University of Minnesota
Institute of Technology
http://www.it.umn.edu
612-624-2006
myU OneStop


 

Electrical and Computer Engineering

Predictive Data Modeling and The Nature of Scientific Discovery

Vladimir Cherkassky
University of Minnesota
Electrical and Computer Engineering

 

Scientific discovery involves interaction between two major components:
     • Facts, or observations of the Real World (or Nature);
     • Scientific theories (models), i.e. mental constructs, explaining this observed data.
In classical science, the primary role belongs to a well-defined scientific hypothesis which
drives data collection and generation. So experimental data is simply used to confirm or
refute a scientific theory.

In late twentieth century, the balance between facts and models in scientific research has
totally shifted, due to growing use of digital technology for data collection and recording. 
Nowadays, there is an abundance of available data describing physical, biological and
social systems. Several new technologies, such as machine learning and data mining,
hold promise of ‘discovering’ new knowledge hidden in the sea of data. Much of recent
research in life sciences is data-driven, i.e. when researchers try to establish ‘associations’
between certain genetic variables and a disease. This is completely different from the
classical approach to scientific discovery. Whereas many machine learning and statistical
methods can easily detect correlations present in empirical data, it is not clear whether
such dependencies constitute new biological knowledge. This is known as the problem
of demarcation in the philosophy of science, i.e. differentiating between true scientific
theories and metaphysical theories (beliefs).
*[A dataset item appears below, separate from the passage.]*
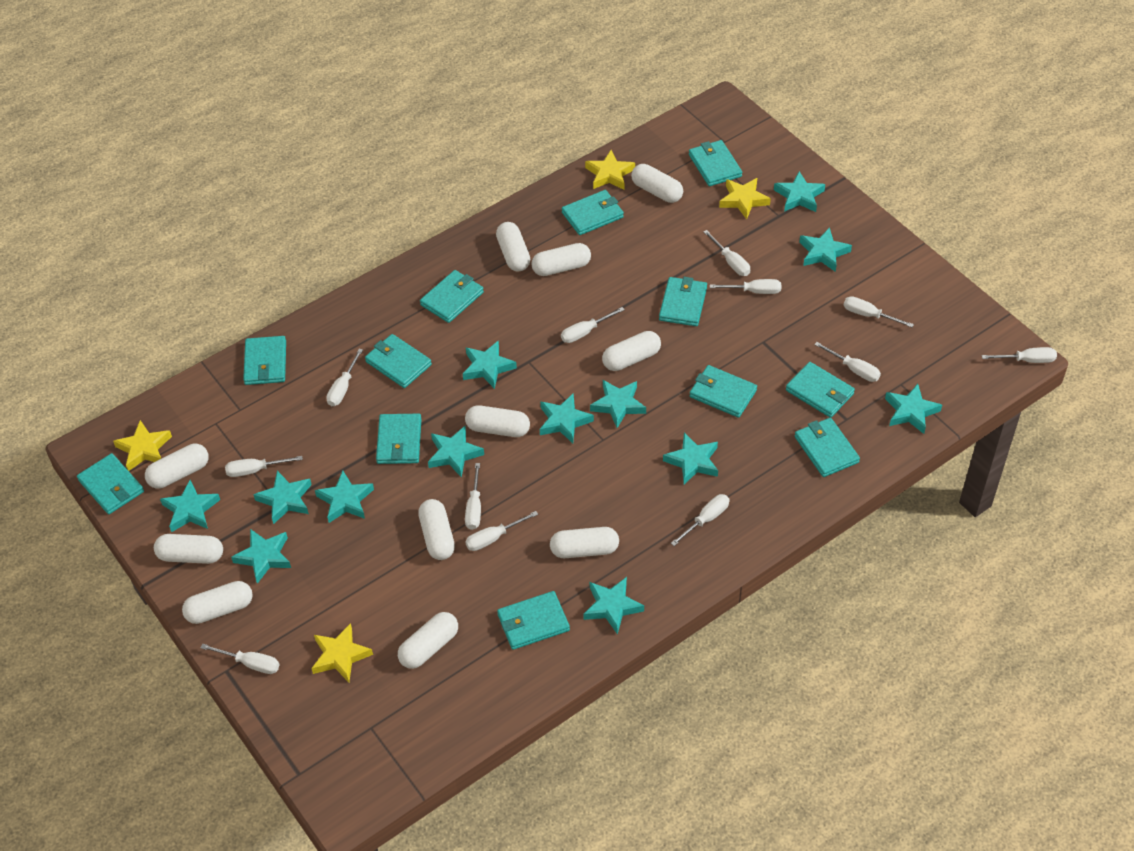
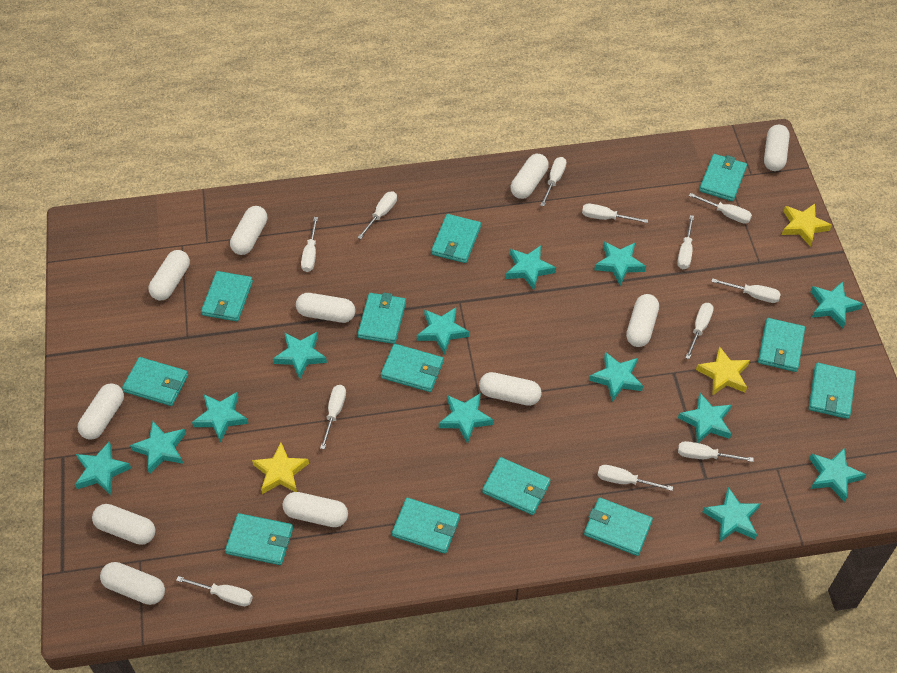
yellow star: [113,420,172,471] [311,623,373,682] [585,150,635,190] [719,178,771,219] = 4 -> [252,443,309,494] [696,346,750,396] [782,204,832,247] = 3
Knowledge that can be extracted from empirical data is statistical in nature, as opposed
to deterministic first-principle knowledge in classical science. Modern science is mainly
about such an empirical knowledge, yet there seems to be no clear demarcation between
true empirical knowledge and beliefs (supported by empirical data).


My talk will discuss methodological issues important for predictive data modeling, i.e.,
     • first-principle knowledge, empirical knowledge and beliefs;
     • understanding of uncertainty and risk,
     • predictive data modeling,
     • interpretation of predictive models.
These methodological issues are closely related to philosophical ideas, dating back to
Plato and Aristotle. The main points will be illustrated by specific examples from an
on-going project on prediction of transplant-related mortality for bone-and-marrow transplant
patients, in collaboration with the University of Minnesota Medical School and the Mayo Clinic.